━━━ 抜粋箇所 ━━━
対談:ソニー×テイ・エス テック

ソニー株式会社 AIロボティクスグループ 事業戦略部 SCプロジェクト プロジェクトマネジャー 髙梨 伸様とソニー株式会社 AIロボティクスグループ 事業戦略部 担当部長 江里口 真朗様とテイ・エス テック株式会社 取締役 開発・技術本部長 小堀 隆弘の写真

未来の車室空間に求めるものは?

2020年4月、日本においてレベル3※1の自動運転車の公道走行が認められ、自動運転社会の到来が現実味を帯びてきました。自動運転によって移動のスタイルが変わり、車に求められる価値も変わっていく中で、移動時間を楽しい時間に変えることができれば、それは高い付加価値となり得るでしょう。
エンターテインメントと自動運転の組み合わせで「必要な移動」を「楽しい移動」に変える提案を行ってきたソニー株式会社の江里口様、髙梨様と当社開発・技術本部長の小堀が、自動運転時代の車室空間に対しての考え方や取り組みについて対談しました。

  • 自動運転レベル3:米国のSAE International(Society of Automotive Engineers)が策定した自動運転技術の水準をレベル0~5の6段階で区分したもの。レベル3は条件付自動運転で「特定の場所においてシステムが全てを操作し、緊急時には操縦者が対応する」とされる

乗れば運動できるシート? 先端技術による新たな可能性

「愛されるシート」※2を体験されてみていかがでしたか?
━━━
対談記事の「未来の車室空間に求めるものは?」から「付加価値となり得るでしょう。」までを、一字一句違えずに書き写してください。 データは、この対談記事とは別の出典から採られたものです。
━━━ データ欄 ━━━
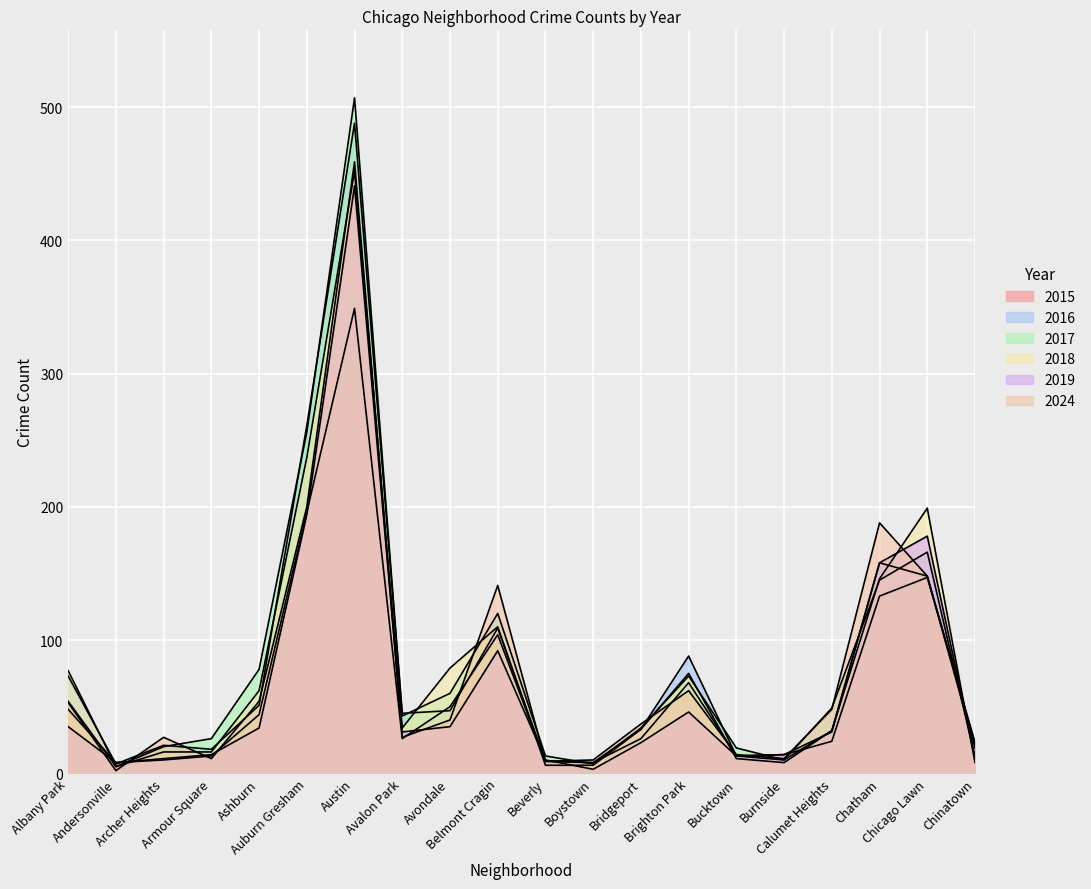

Where is the first local maximum for 2015?

Austin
━━━
課題の解答
未来の車室空間に求めるものは?

2020年4月、日本においてレベル3※1の自動運転車の公道走行が認められ、自動運転社会の到来が現実味を帯びてきました。自動運転によって移動のスタイルが変わり、車に求められる価値も変わっていく中で、移動時間を楽しい時間に変えることができれば、それは高い付加価値となり得るでしょう。